**What is required**
Count how many lines of the data below contain the string "نموذج"; the reply should be that number alone.

**Collected material**
--
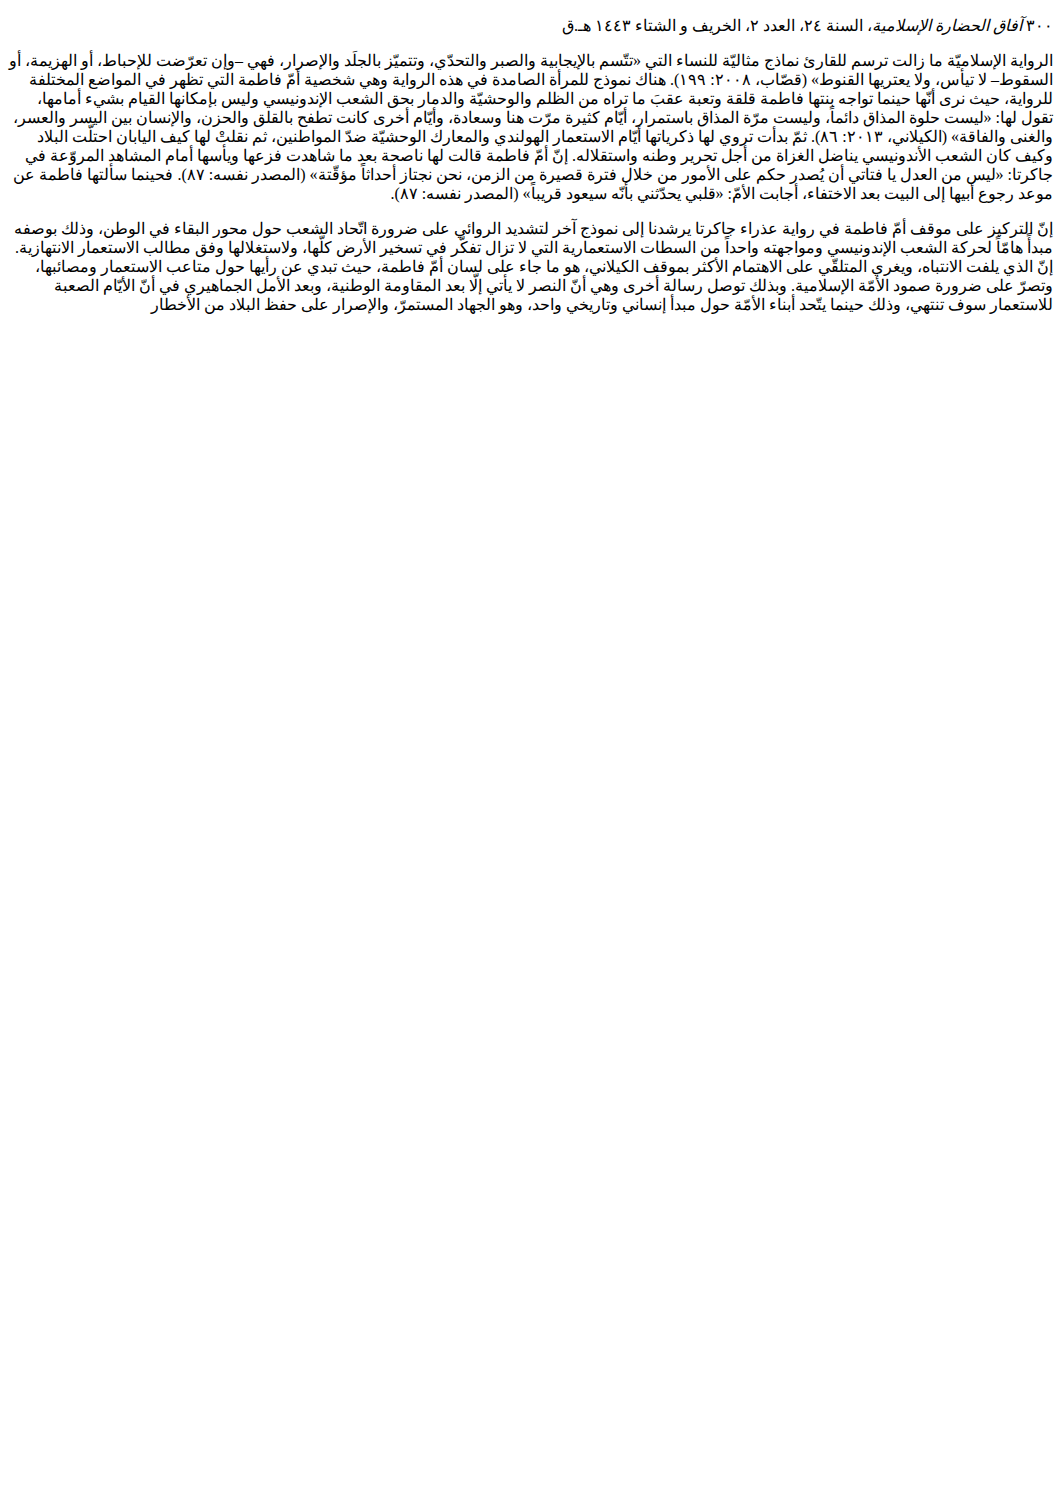٣٠٠ آفاق الحضارة الإسلامية، السنة ٢٤، العدد ٢، الخريف و الشتاء ١٤٤٣ هـ.ق
الرواية الإسلاميّة ما زالت ترسم للقارئ نماذج مثاليّة للنساء التي «تتّسم بالإيجابية والصبر والتحدّي، وتتميّز بالجلَد والإصرار، فهي –وإن تعرّضت للإحباط، أو الهزيمة، أو السقوط– لا تيأس، ولا يعتريها القنوط» (قصّاب، ٢٠٠٨: ١٩٩). هناك نموذج للمرأة الصامدة في هذه الرواية وهي شخصية أمّ فاطمة التي تظهر في المواضع المختلفة للرواية، حيث نرى أنّها حينما تواجه بنتها فاطمة قلقة وتعبة عقبَ ما تراه من الظلم والوحشيّة والدمار بحق الشعب الإندونيسي وليس بإمكانها القيام بشيء أمامها، تقول لها: «ليست حلوة المذاق دائماً، وليست مرّة المذاق باستمرار، أيّام كثيرة مرّت هنا وسعادة، وأيّام أخرى كانت تطفح بالقلق والحزن، والإنسان بين اليسر والعسر، والغنى والفاقة» (الكيلاني، ٢٠١٣: ٨٦). ثمّ بدأت تروي لها ذكرياتها أيّام الاستعمار الهولندي والمعارك الوحشيّة ضدّ المواطنين، ثم نقلتْ لها كيف اليابان احتلّت البلاد وكيف كان الشعب الأندونيسي يناضل الغزاة من أجل تحرير وطنه واستقلاله. إنّ أمّ فاطمة قالت لها ناصحة بعد ما شاهدت فزعها ويأسها أمام المشاهد المروّعة في جاكرتا: «ليس من العدل يا فتاتي أن يُصدر حكم على الأمور من خلال فترة قصيرة من الزمن، نحن نجتاز أحداثاً مؤقّتة» (المصدر نفسه: ٨٧). فحينما سألتها فاطمة عن موعد رجوع أبيها إلى البيت بعد الاختفاء، أجابت الأمّ: «قلبي يحدّثني بأنّه سيعود قريباً» (المصدر نفسه: ٨٧).
إنّ التركيز على موقف أمّ فاطمة في رواية عذراء جاكرتا يرشدنا إلى نموذج آخر لتشديد الروائي على ضرورة اتّحاد الشعب حول محور البقاء في الوطن، وذلك بوصفه مبدأً هامّاً لحركة الشعب الإندونيسي ومواجهته واحداً من السطات الاستعمارية التي لا تزال تفكّر في تسخير الأرض كلّها، ولاستغلالها وفق مطالب الاستعمار الانتهازية. إنّ الذي يلفت الانتباه، ويغري المتلقّي على الاهتمام الأكثر بموقف الكيلاني، هو ما جاء على لسان أمّ فاطمة، حيث تبدي عن رأيها حول متاعب الاستعمار ومصائبها، وتصرّ على ضرورة صمود الأمّة الإسلامية. وبذلك توصل رسالة أخرى وهي أنّ النصر لا يأتي إلّا بعد المقاومة الوطنية، وبعد الأمل الجماهيري في أنّ الأيّام الصعبة للاستعمار سوف تنتهي، وذلك حينما يتّحد أبناء الأمّة حول مبدأ إنساني وتاريخي واحد، وهو الجهاد المستمرّ، والإصرار على حفظ البلاد من الأخطار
--
**Exercise output**
2